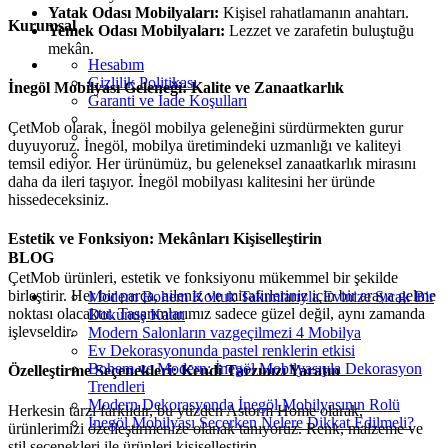
Yatak Odası Mobilyaları:
Kişisel rahatlamanın anahtarı.
Kurumsal
Yemek Odası Mobilyaları:
Lezzet ve zarafetin buluştuğu
mekân.
Hesabım
Gizlilik Politikası
İnegöl Mobilyası Geleneği: Kalite ve Zanaatkarlık
Garanti ve İade Koşulları
ÇetMob olarak, İnegöl mobilya geleneğini sürdürmekten gurur
duyuyoruz. İnegöl, mobilya üretimindeki uzmanlığı ve kaliteyi
temsil ediyor. Her ürünümüz, bu geleneksel zanaatkarlık mirasını
daha da ileri taşıyor. İnegöl mobilyası kalitesini her üründe
hissedeceksiniz.
Estetik ve Fonksiyon: Mekânları Kişiselleştirin
BLOG
ÇetMob ürünleri, estetik ve fonksiyonu mükemmel bir şekilde
birleştirir. Her bir parça, aileniz ve misafirleriniz için bir araya gelme
Modern Bohem Koltuk Takımlarıyla Evinize Sıcak Bir
noktası olacaktır. Tasarımlarımız sadece güzel değil, aynı zamanda
Dokunuş Katın
işlevseldir.
Modern Salonların vazgeçilmezi 4 Mobilya
Ev Dekorasyonunda pastel renklerin etkisi
Bohem ve Modern: İnegöl Mobilyasıyla Dekorasyon
Özelleştirme Seçenekleri: Kendi Tarzınızı Yaratın
Trendleri
Modern Dekorasyonda İnegöl Mobilyasının Rolü
Herkesin tarzı farklıdır, bu yüzden Astorm Home olarak,
İnegöl Mobilyası Seçerken Nelere Dikkat Edilmeli?
ürünlerimizi özelleştirmenize olanak tanıyoruz. Renk, malzeme ve
stil seçenekleri ile ürünleri kişiselleştirin.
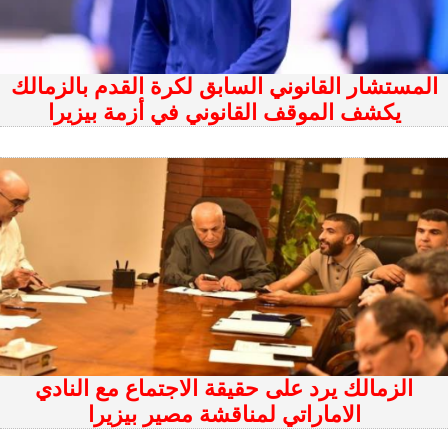
المستشار القانوني السابق لكرة القدم بالزمالك
يكشف الموقف القانوني في أزمة بيزيرا
الزمالك يرد على حقيقة الاجتماع مع النادي
الاماراتي لمناقشة مصير بيزيرا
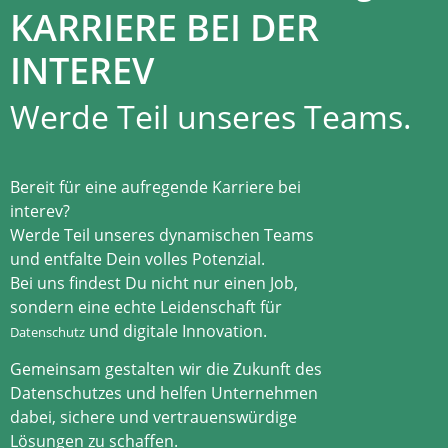
KARRIERE BEI DER
INTEREV
Werde Teil unseres Teams.
Bereit für eine aufregende Karriere bei
interev?
Werde Teil unseres dynamischen Teams
und entfalte Dein volles Potenzial.
Bei uns findest Du nicht nur einen Job,
sondern eine echte Leidenschaft für
und digitale Innovation.
Datenschutz
Gemeinsam gestalten wir die Zukunft des
Datenschutzes und helfen Unternehmen
dabei, sichere und vertrauenswürdige
Lösungen zu schaffen.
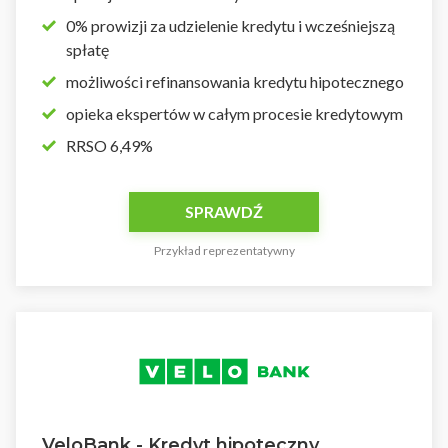
0% prowizji za udzielenie kredytu i wcześniejszą
spłatę
możliwości refinansowania kredytu hipotecznego
opieka ekspertów w całym procesie kredytowym
RRSO 6,49%
SPRAWDŹ
Przykład reprezentatywny
VeloBank - Kredyt hipoteczny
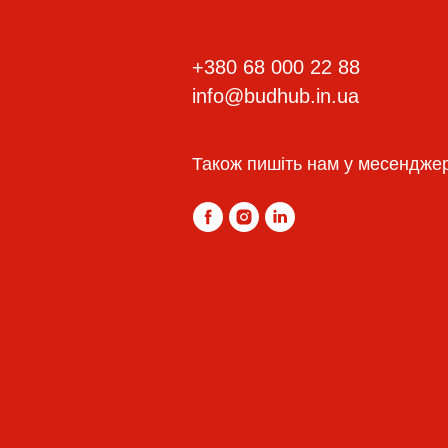
+380 68 000 22 88
info@budhub.in.ua
Також пишіть нам у месендже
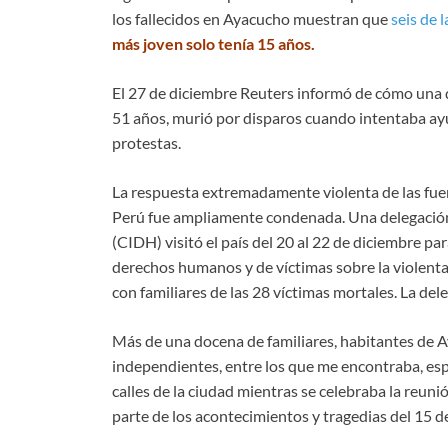
los fallecidos en Ayacucho muestran que
seis de 
más joven solo tenía 15 años.
El 27 de diciembre Reuters informó de cómo una 
51 años, murió por disparos cuando intentaba ayu
protestas.
La respuesta extremadamente violenta de las fuer
Perú fue ampliamente condenada. Una delegació
(CIDH) visitó el país del 20 al 22 de diciembre pa
derechos humanos y de víctimas sobre la violenta
con familiares de las 28 víctimas mortales. La del
Más de una docena de familiares, habitantes de A
independientes, entre los que me encontraba, espe
calles de la ciudad mientras se celebraba la reunió
parte de los acontecimientos y tragedias del 15 d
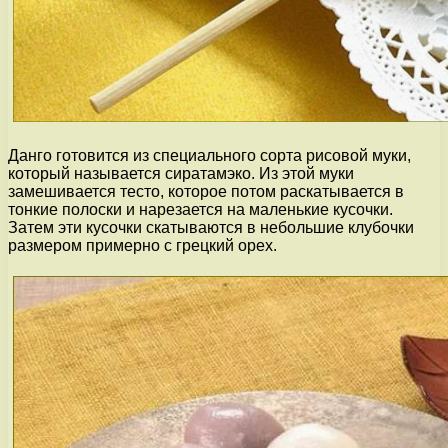
Данго готовится из специального сорта рисовой муки,
который называется сиратамэко. Из этой муки
замешивается тесто, которое потом раскатывается в
тонкие полоски и нарезается на маленькие кусочки.
Затем эти кусочки скатываются в небольшие клубочки
размером примерно с грецкий орех.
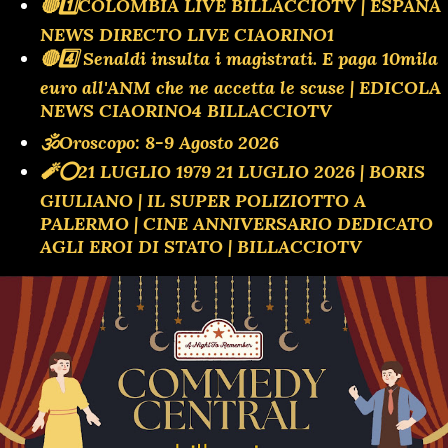
🔴1️⃣COLOMBIA LIVE BILLACCIOTV | ESPANA
NEWS DIRECTO LIVE CIAORINO1
🔴4️⃣ Senaldi insulta i magistrati. E paga 10mila
euro all'ANM che ne accetta le scuse | EDICOLA
NEWS CIAORINO4 BILLACCIOTV
🕉Oroscopo: 8-9 Agosto 2026
🧨⭕️21 LUGLIO 1979 21 LUGLIO 2026 | BORIS
GIULIANO | IL SUPER POLIZIOTTO A
PALERMO | CINE ANNIVERSARIO DEDICATO
AGLI EROI DI STATO | BILLACCIOTV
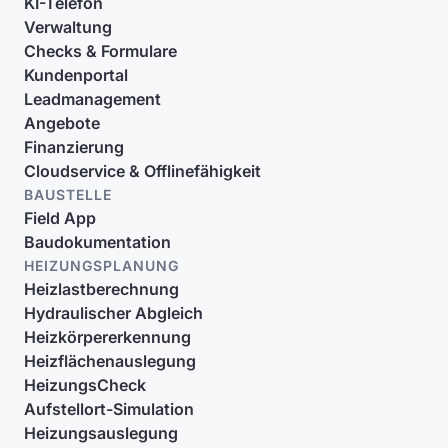
KI-Telefon
Verwaltung
Checks & Formulare
Kundenportal
Leadmanagement
Angebote
Finanzierung
Cloudservice & Offlinefähigkeit
BAUSTELLE
Field App
Baudokumentation
HEIZUNGSPLANUNG
Heizlastberechnung
Hydraulischer Abgleich
Heizkörpererkennung
Heizflächenauslegung
HeizungsCheck
Aufstellort-Simulation
Heizungsauslegung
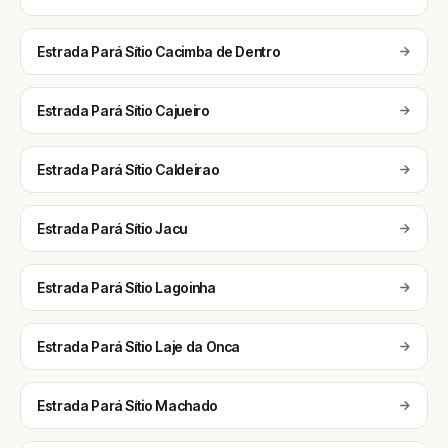
Estrada Pará Sítio Cacimba de Dentro
Estrada Pará Sítio Cajueiro
Estrada Pará Sítio Caldeirao
Estrada Pará Sítio Jacu
Estrada Pará Sítio Lagoinha
Estrada Pará Sítio Laje da Onca
Estrada Pará Sítio Machado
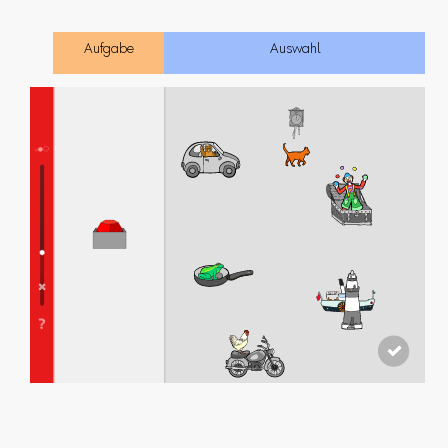
Aufgabe
Auswahl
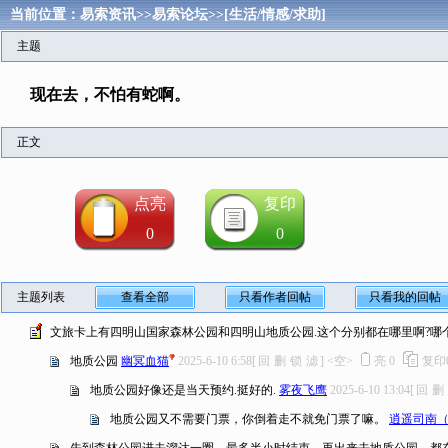
当前位置：
易索资讯
>>
易索论坛
>>
[生活/情感/求助]
主题
现在去，不怕有蛇啊。
正文
点亮
复印
0
0
主题列表
查看全部
只看作者回帖
只看我的回帖
文旅卡上有四明山国家森林公园和四明山地质公园.这个分别都在哪里啊?哪
地质公园
幽冥血猫
2025-6-10 6:58
[
回
删
锁
滤
]
<空>
亮
0
复印
地质公园好像还是当天预约.挺好的.
雾夜飞鹰
2025-6-10 13:04
[
回
删
地质公园又不需要门票，你倒着走不就免门票了嘛。
逍遥司南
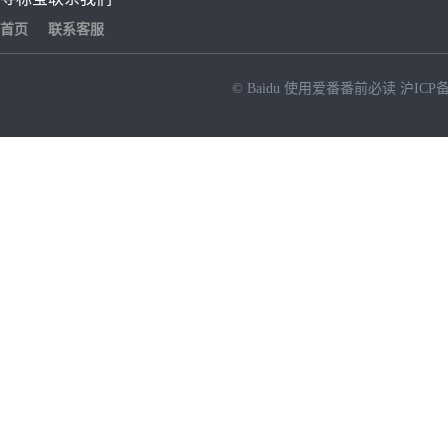
首页
联系客服
© Baidu
使用爱番番前必读
沪ICP备
NEW
HOT
暂时没有搜索结果…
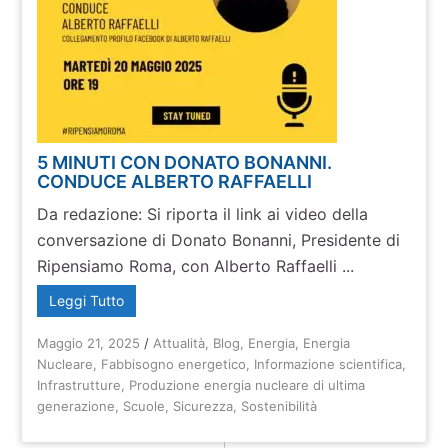
5 MINUTI CON DONATO BONANNI.
CONDUCE ALBERTO RAFFAELLI
Da redazione: Si riporta il link ai video della
conversazione di Donato Bonanni, Presidente di
Ripensiamo Roma, con Alberto Raffaelli ...
Leggi Tutto
Maggio 21, 2025
/
Attualità
,
Blog
,
Energia
,
Energia
Nucleare
,
Fabbisogno energetico
,
Informazione scientifica
,
Infrastrutture
,
Produzione energia nucleare di ultima
generazione
,
Scuole
,
Sicurezza
,
Sostenibilità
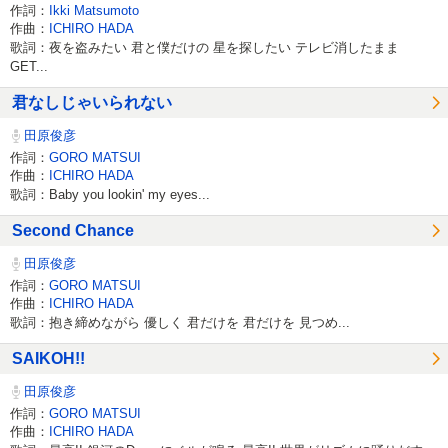
作詞：
Ikki Matsumoto
作曲：
ICHIRO HADA
歌詞：夜を盗みたい 君と僕だけの 星を探したい テレビ消したまま
GET...
君なしじゃいられない
田原俊彦
作詞：
GORO MATSUI
作曲：
ICHIRO HADA
歌詞：Baby you lookin' my eyes...
Second Chance
田原俊彦
作詞：
GORO MATSUI
作曲：
ICHIRO HADA
歌詞：抱き締めながら 優しく 君だけを 君だけを 見つめ...
SAIKOH!!
田原俊彦
作詞：
GORO MATSUI
作曲：
ICHIRO HADA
--------------------
If you see a picture in the listing, skip it while copying everything else exactly.

Yatak Odası Mobilyaları:
Kişisel rahatlamanın anahtarı.
Kurumsal
Yemek Odası Mobilyaları:
Lezzet ve zarafetin buluştuğu
mekân.
Hesabım
Gizlilik Politikası
İnegöl Mobilyası Geleneği: Kalite ve Zanaatkarlık
Garanti ve İade Koşulları
ÇetMob olarak, İnegöl mobilya geleneğini sürdürmekten gurur
duyuyoruz. İnegöl, mobilya üretimindeki uzmanlığı ve kaliteyi
temsil ediyor. Her ürünümüz, bu geleneksel zanaatkarlık mirasını
daha da ileri taşıyor. İnegöl mobilyası kalitesini her üründe
hissedeceksiniz.
Estetik ve Fonksiyon: Mekânları Kişiselleştirin
BLOG
ÇetMob ürünleri, estetik ve fonksiyonu mükemmel bir şekilde
birleştirir. Her bir parça, aileniz ve misafirleriniz için bir araya gelme
Modern Bohem Koltuk Takımlarıyla Evinize Sıcak Bir
noktası olacaktır. Tasarımlarımız sadece güzel değil, aynı zamanda
Dokunuş Katın
işlevseldir.
Modern Salonların vazgeçilmezi 4 Mobilya
Ev Dekorasyonunda pastel renklerin etkisi
Bohem ve Modern: İnegöl Mobilyasıyla Dekorasyon
Özelleştirme Seçenekleri: Kendi Tarzınızı Yaratın
Trendleri
Modern Dekorasyonda İnegöl Mobilyasının Rolü
Herkesin tarzı farklıdır, bu yüzden Astorm Home olarak,
İnegöl Mobilyası Seçerken Nelere Dikkat Edilmeli?
ürünlerimizi özelleştirmenize olanak tanıyoruz. Renk, malzeme ve
stil seçenekleri ile ürünleri kişiselleştirin.
المستشار القانوني السابق لكرة القدم بالزمالك
يكشف الموقف القانوني في أزمة بيزيرا
الزمالك يرد على حقيقة الاجتماع مع النادي
الاماراتي لمناقشة مصير بيزيرا
KARRIERE BEI DER
INTEREV
Werde Teil unseres Teams.
Bereit für eine aufregende Karriere bei
interev?
Werde Teil unseres dynamischen Teams
und entfalte Dein volles Potenzial.
Bei uns findest Du nicht nur einen Job,
sondern eine echte Leidenschaft für
und digitale Innovation.
Datenschutz
Gemeinsam gestalten wir die Zukunft des
Datenschutzes und helfen Unternehmen
dabei, sichere und vertrauenswürdige
Lösungen zu schaffen.
0% prowizji za udzielenie kredytu i wcześniejszą
spłatę
możliwości refinansowania kredytu hipotecznego
opieka ekspertów w całym procesie kredytowym
RRSO 6,49%
SPRAWDŹ
Przykład reprezentatywny
VeloBank - Kredyt hipoteczny
+380 68 000 22 88
info@budhub.in.ua
Також пишіть нам у месендже
los fallecidos en Ayacucho muestran que
seis de 
más joven solo tenía 15 años.
El 27 de diciembre Reuters informó de cómo una 
51 años, murió por disparos cuando intentaba ayu
protestas.
La respuesta extremadamente violenta de las fuer
Perú fue ampliamente condenada. Una delegació
(CIDH) visitó el país del 20 al 22 de diciembre pa
derechos humanos y de víctimas sobre la violenta
con familiares de las 28 víctimas mortales. La del
Más de una docena de familiares, habitantes de A
independientes, entre los que me encontraba, espe
calles de la ciudad mientras se celebraba la reunió
parte de los acontecimientos y tragedias del 15 d
Данго готовится из специального сорта рисовой муки,
который называется сиратамэко. Из этой муки
замешивается тесто, которое потом раскатывается в
тонкие полоски и нарезается на маленькие кусочки.
Затем эти кусочки скатываются в небольшие клубочки
размером примерно с грецкий орех.
🔴1️⃣COLOMBIA LIVE BILLACCIOTV | ESPANA
NEWS DIRECTO LIVE CIAORINO1
🔴4️⃣ Senaldi insulta i magistrati. E paga 10mila
euro all'ANM che ne accetta le scuse | EDICOLA
NEWS CIAORINO4 BILLACCIOTV
🕉Oroscopo: 8-9 Agosto 2026
🧨⭕️21 LUGLIO 1979 21 LUGLIO 2026 | BORIS
GIULIANO | IL SUPER POLIZIOTTO A
PALERMO | CINE ANNIVERSARIO DEDICATO
AGLI EROI DI STATO | BILLACCIOTV
KI-Telefon
Verwaltung
Checks & Formulare
Kundenportal
Leadmanagement
Angebote
Finanzierung
Cloudservice & Offlinefähigkeit
BAUSTELLE
Field App
Baudokumentation
HEIZUNGSPLANUNG
Heizlastberechnung
Hydraulischer Abgleich
Heizkörpererkennung
Heizflächenauslegung
HeizungsCheck
Aufstellort-Simulation
Heizungsauslegung
Estrada Pará Sítio Cacimba de Dentro
Estrada Pará Sítio Cajueiro
Estrada Pará Sítio Caldeirao
Estrada Pará Sítio Jacu
Estrada Pará Sítio Lagoinha
Estrada Pará Sítio Laje da Onca
Estrada Pará Sítio Machado
Aufgabe
Auswahl
当前位置：
易索资讯
>>
易索论坛
>>
[生活/情感/求助]
主题
现在去，不怕有蛇啊。
正文
点亮
复印
0
0
主题列表
查看全部
只看作者回帖
只看我的回帖
文旅卡上有四明山国家森林公园和四明山地质公园.这个分别都在哪里啊?哪
地质公园
幽冥血猫
2025-6-10 6:58
[
回
删
锁
滤
]
<空>
亮
0
复印
地质公园好像还是当天预约.挺好的.
雾夜飞鹰
2025-6-10 13:04
[
回
删
地质公园又不需要门票，你倒着走不就免门票了嘛。
逍遥司南
首页
联系客服
© Baidu
使用爱番番前必读
沪ICP备
NEW
HOT
暂时没有搜索结果…
5 MINUTI CON DONATO BONANNI.
CONDUCE ALBERTO RAFFAELLI
Da redazione: Si riporta il link ai video della
conversazione di Donato Bonanni, Presidente di
Ripensiamo Roma, con Alberto Raffaelli ...
Leggi Tutto
Maggio 21, 2025
/
Attualità
,
Blog
,
Energia
,
Energia
Nucleare
,
Fabbisogno energetico
,
Informazione scientifica
,
Infrastrutture
,
Produzione energia nucleare di ultima
generazione
,
Scuole
,
Sicurezza
,
Sostenibilità
作詞：
Ikki Matsumoto
作曲：
ICHIRO HADA
歌詞：夜を盗みたい 君と僕だけの 星を探したい テレビ消したまま
GET...
君なしじゃいられない
田原俊彦
作詞：
GORO MATSUI
作曲：
ICHIRO HADA
歌詞：Baby you lookin' my eyes...
Second Chance
田原俊彦
作詞：
GORO MATSUI
作曲：
ICHIRO HADA
歌詞：抱き締めながら 優しく 君だけを 君だけを 見つめ...
SAIKOH!!
田原俊彦
作詞：
GORO MATSUI
作曲：
ICHIRO HADA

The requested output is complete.